The solution was worse than the disease

How has the government responded to the crisis? In the political arena, it announced a National Constituent Assembly without electing its constituents through universal and direct votes, and decided to withdraw from the OAS while continuing to imprison opposition leaders, ban them from running for office and destroy their passports (even when they were en route to the UN to denounce human rights abuses). By-the-book classical dictatorship.

As for the demonstrations, censorship over the coverage of protests has increased, as has the jailing of government opponents. In addition, security forces have killed dozens of people and injured thousands with tear gas bombs fired at very close range, illegal ammunition, and simply by shooting at demonstrators.

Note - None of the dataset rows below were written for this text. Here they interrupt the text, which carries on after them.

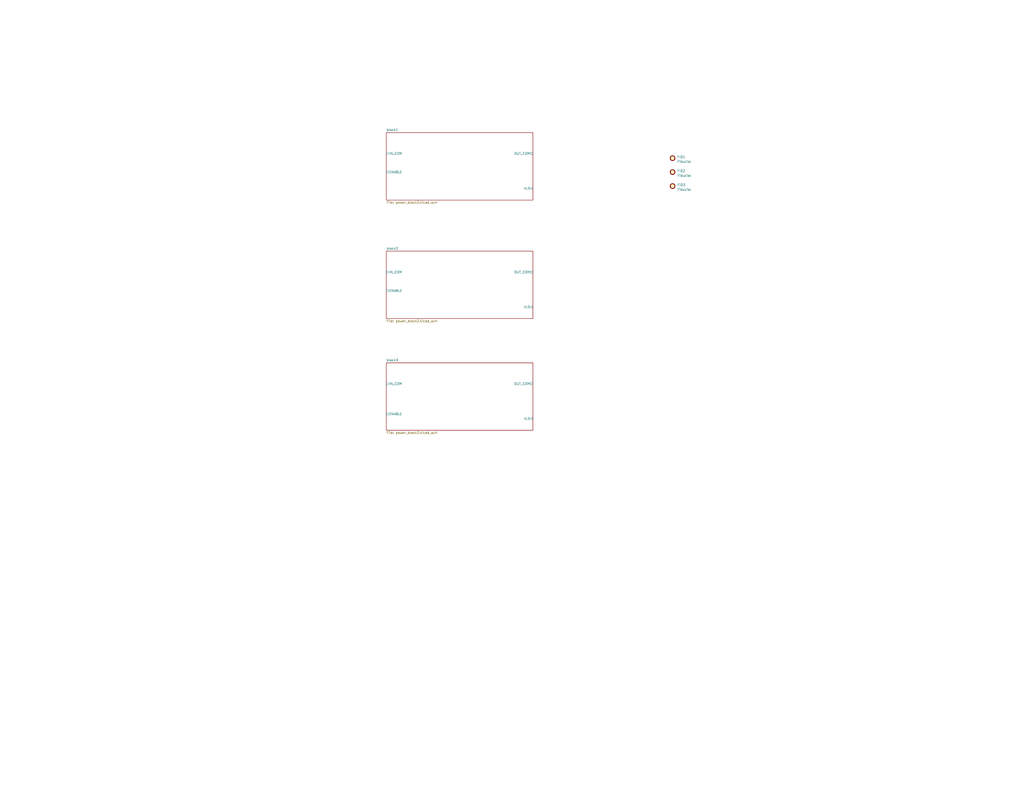
<source format=kicad_sch>
(kicad_sch
	(version 20231120)
	(generator "eeschema")
	(generator_version "8.0")
	(uuid "b2768389-a327-4949-af4c-02d781290d14")
	(paper "C")
	
	(symbol
		(lib_id "Mechanical:Fiducial")
		(at 367.03 101.6 0)
		(unit 1)
		(exclude_from_sim no)
		(in_bom yes)
		(on_board yes)
		(dnp no)
		(fields_autoplaced yes)
		(uuid "19a51c64-7d26-4c67-80f8-3c81a6e33658")
		(property "Reference" "FID3"
			(at 369.57 100.965 0)
			(effects
				(font
					(size 1.27 1.27)
				)
				(justify left)
			)
		)
		(property "Value" "Fiducial"
			(at 369.57 103.505 0)
			(effects
				(font
					(size 1.27 1.27)
				)
				(justify left)
			)
		)
		(property "Footprint" "Fiducial:Fiducial_0.75mm_Mask1.5mm"
			(at 367.03 101.6 0)
			(effects
				(font
					(size 1.27 1.27)
				)
				(hide yes)
			)
		)
		(property "Datasheet" "~"
			(at 367.03 101.6 0)
			(effects
				(font
					(size 1.27 1.27)
				)
				(hide yes)
			)
		)
		(property "Description" ""
			(at 367.03 101.6 0)
			(effects
				(font
					(size 1.27 1.27)
				)
				(hide yes)
			)
		)
		(instances
			(project "vicor_scratch"
				(path "/b2768389-a327-4949-af4c-02d781290d14"
					(reference "FID3")
					(unit 1)
				)
			)
		)
	)
	(symbol
		(lib_id "Mechanical:Fiducial")
		(at 367.03 93.98 0)
		(unit 1)
		(exclude_from_sim no)
		(in_bom yes)
		(on_board yes)
		(dnp no)
		(fields_autoplaced yes)
		(uuid "638cbb65-1a85-49d2-9f8a-68d3e48e576c")
		(property "Reference" "FID2"
			(at 369.57 93.345 0)
			(effects
				(font
					(size 1.27 1.27)
				)
				(justify left)
			)
		)
		(property "Value" "Fiducial"
			(at 369.57 95.885 0)
			(effects
				(font
					(size 1.27 1.27)
				)
				(justify left)
			)
		)
		(property "Footprint" "Fiducial:Fiducial_0.75mm_Mask1.5mm"
			(at 367.03 93.98 0)
			(effects
				(font
					(size 1.27 1.27)
				)
				(hide yes)
			)
		)
		(property "Datasheet" "~"
			(at 367.03 93.98 0)
			(effects
				(font
					(size 1.27 1.27)
				)
				(hide yes)
			)
		)
		(property "Description" ""
			(at 367.03 93.98 0)
			(effects
				(font
					(size 1.27 1.27)
				)
				(hide yes)
			)
		)
		(instances
			(project "vicor_scratch"
				(path "/b2768389-a327-4949-af4c-02d781290d14"
					(reference "FID2")
					(unit 1)
				)
			)
		)
	)
	(symbol
		(lib_id "Mechanical:Fiducial")
		(at 367.03 86.36 0)
		(unit 1)
		(exclude_from_sim no)
		(in_bom yes)
		(on_board yes)
		(dnp no)
		(fields_autoplaced yes)
		(uuid "976cf829-2514-49cc-bc74-546e0cfb45f3")
		(property "Reference" "FID1"
			(at 369.57 85.725 0)
			(effects
				(font
					(size 1.27 1.27)
				)
				(justify left)
			)
		)
		(property "Value" "Fiducial"
			(at 369.57 88.265 0)
			(effects
				(font
					(size 1.27 1.27)
				)
				(justify left)
			)
		)
		(property "Footprint" "Fiducial:Fiducial_0.75mm_Mask1.5mm"
			(at 367.03 86.36 0)
			(effects
				(font
					(size 1.27 1.27)
				)
				(hide yes)
			)
		)
		(property "Datasheet" "~"
			(at 367.03 86.36 0)
			(effects
				(font
					(size 1.27 1.27)
				)
				(hide yes)
			)
		)
		(property "Description" ""
			(at 367.03 86.36 0)
			(effects
				(font
					(size 1.27 1.27)
				)
				(hide yes)
			)
		)
		(instances
			(project "vicor_scratch"
				(path "/b2768389-a327-4949-af4c-02d781290d14"
					(reference "FID1")
					(unit 1)
				)
			)
		)
	)
	(sheet
		(at 210.82 198.12)
		(size 80.01 36.83)
		(fields_autoplaced yes)
		(stroke
			(width 0.1524)
			(type solid)
		)
		(fill
			(color 0 0 0 0.0000)
		)
		(uuid "22f7f076-db02-425a-8bab-d0100dfa39be")
		(property "Sheetname" "block3"
			(at 210.82 197.4084 0)
			(effects
				(font
					(size 1.27 1.27)
				)
				(justify left bottom)
			)
		)
		(property "Sheetfile" "power_block2.kicad_sch"
			(at 210.82 235.5346 0)
			(effects
				(font
					(size 1.27 1.27)
				)
				(justify left top)
			)
		)
		(pin "OUT_COM" output
			(at 290.83 209.55 0)
			(effects
				(font
					(size 1.27 1.27)
				)
				(justify right)
			)
			(uuid "3ad1ea64-3f32-447a-8f00-58f7772cae12")
		)
		(pin "IN_COM" input
			(at 210.82 209.55 180)
			(effects
				(font
					(size 1.27 1.27)
				)
				(justify left)
			)
			(uuid "2ec2cd9c-db30-4441-bc8b-5559b1e18ad4")
		)
		(pin "VLS" bidirectional
			(at 290.83 228.6 0)
			(effects
				(font
					(size 1.27 1.27)
				)
				(justify right)
			)
			(uuid "9a0d4d4b-dcd3-4172-8f4b-700e0bca764d")
		)
		(pin "ENABLE" input
			(at 210.82 226.06 180)
			(effects
				(font
					(size 1.27 1.27)
				)
				(justify left)
			)
			(uuid "ca6bf8ef-e6ca-4fa6-837a-a249b4656998")
		)
		(instances
			(project "vprm"
				(path "/b2768389-a327-4949-af4c-02d781290d14"
					(page "4")
				)
			)
		)
	)
	(sheet
		(at 210.82 72.39)
		(size 80.01 36.83)
		(fields_autoplaced yes)
		(stroke
			(width 0.1524)
			(type solid)
		)
		(fill
			(color 0 0 0 0.0000)
		)
		(uuid "66ac6167-36a3-4e75-a0e9-74e15899f967")
		(property "Sheetname" "block1"
			(at 210.82 71.6784 0)
			(effects
				(font
					(size 1.27 1.27)
				)
				(justify left bottom)
			)
		)
		(property "Sheetfile" "power_block2.kicad_sch"
			(at 210.82 109.8046 0)
			(effects
				(font
					(size 1.27 1.27)
				)
				(justify left top)
			)
		)
		(pin "OUT_COM" output
			(at 290.83 83.82 0)
			(effects
				(font
					(size 1.27 1.27)
				)
				(justify right)
			)
			(uuid "9d490169-4a41-4a78-a2ab-442d3b5bc9d8")
		)
		(pin "IN_COM" input
			(at 210.82 83.82 180)
			(effects
				(font
					(size 1.27 1.27)
				)
				(justify left)
			)
			(uuid "2fb1437f-2f6c-448a-bffc-28d935e5d5b3")
		)
		(pin "VLS" bidirectional
			(at 290.83 102.87 0)
			(effects
				(font
					(size 1.27 1.27)
				)
				(justify right)
			)
			(uuid "6886c3bd-e33c-40ab-82ee-1bc54e039bfe")
		)
		(pin "ENABLE" input
			(at 210.82 93.98 180)
			(effects
				(font
					(size 1.27 1.27)
				)
				(justify left)
			)
			(uuid "90ed402f-1cfc-4857-89c0-35422f8db0fb")
		)
		(instances
			(project "vprm"
				(path "/b2768389-a327-4949-af4c-02d781290d14"
					(page "2")
				)
			)
		)
	)
	(sheet
		(at 210.82 137.16)
		(size 80.01 36.83)
		(fields_autoplaced yes)
		(stroke
			(width 0.1524)
			(type solid)
		)
		(fill
			(color 0 0 0 0.0000)
		)
		(uuid "e8bffc3b-a5af-4f6a-85ef-0c174d8392dd")
		(property "Sheetname" "block2"
			(at 210.82 136.4484 0)
			(effects
				(font
					(size 1.27 1.27)
				)
				(justify left bottom)
			)
		)
		(property "Sheetfile" "power_block2.kicad_sch"
			(at 210.82 174.5746 0)
			(effects
				(font
					(size 1.27 1.27)
				)
				(justify left top)
			)
		)
		(pin "OUT_COM" output
			(at 290.83 148.59 0)
			(effects
				(font
					(size 1.27 1.27)
				)
				(justify right)
			)
			(uuid "54b6872b-8011-449f-ba45-b61785ad6107")
		)
		(pin "IN_COM" input
			(at 210.82 148.59 180)
			(effects
				(font
					(size 1.27 1.27)
				)
				(justify left)
			)
			(uuid "d76c2658-8026-473c-9a7b-ea85c6ab65fc")
		)
		(pin "VLS" bidirectional
			(at 290.83 167.64 0)
			(effects
				(font
					(size 1.27 1.27)
				)
				(justify right)
			)
			(uuid "3b5e593b-f9ba-45d8-bd4a-78d722df15c8")
		)
		(pin "ENABLE" input
			(at 210.82 158.75 180)
			(effects
				(font
					(size 1.27 1.27)
				)
				(justify left)
			)
			(uuid "4015f40a-781a-4a23-ad9a-741e7550e3ca")
		)
		(instances
			(project "vprm"
				(path "/b2768389-a327-4949-af4c-02d781290d14"
					(page "3")
				)
			)
		)
	)
	(sheet_instances
		(path "/"
			(page "1")
		)
	)
)

</source>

The Attorney General – one of the icons of Chavism – recently broke lines with the government when it intended to dissolve the National Assembly. This has created stark tensions within the ruling party.

Moreover, investigations from the AG have attributed direct responsibility to the security forces for the assassination of demonstrators. Although the Attorney General behaving as a non-partisan actor should not be surprising, given the institutional decay of the last years, it has been a surprise for Venezuelans.

Economically, the government has tightened controls on prices, distribution and any aspect of the economy that can be controlled. Furthermore, it pays one of the highest yields on national debt (State and National Oil Company) and prefers to pay money to Wall Street rather than import food and medicines for its population. And, ironically, the self-proclaimed socialist government has been most recently aided by one of the icons of capitalism: Goldman Sachs, who ­– clearly with no ethical remorse ­–  bought USD 2.8 billion (with an impressive 69% discount rate) in what Professor Hausmann has called “The Hunger Bonds”, giving oxygen to the dictatorship.

Instead of rectifying the economic policy, the government has increased the pace towards absolute destruction. The consequences will be felt deeply by all Venezuelans. The only hope for economic recovery is if there is a political change first, but will it come?

There is no clear answer. Like any crisis, the situation changes by the hour and casualties of young people like Miguel Castillo at the hands of security forces increase. I am optimistic that fractures in the government will increase and that with popular pressure on the government (demonstrations have, incredibly, not lessened) and a unified opposition, it’s only a matter of time until the country makes the transition back to democracy. Some benefits of this transition will be felt immediately, but reconstruction will not be easy, nor will healing the wounds of a polarized society and a ruined economy.

In the meantime, the international community should continue to put pressure on the government to call general elections that would allow the population to decide its own political fate. As for Venezuelans, within the country the pacifist struggle should continue to achieve peaceful change, and those abroad should create awareness on the heinous human rights violations happening back home.

Santiago Rosas is currently studying for a Master of Public Policy at the Blavatnik School of Government. He is a political and human rights activist and works as the Managing Director of El Hatillo’s police force, Caracas.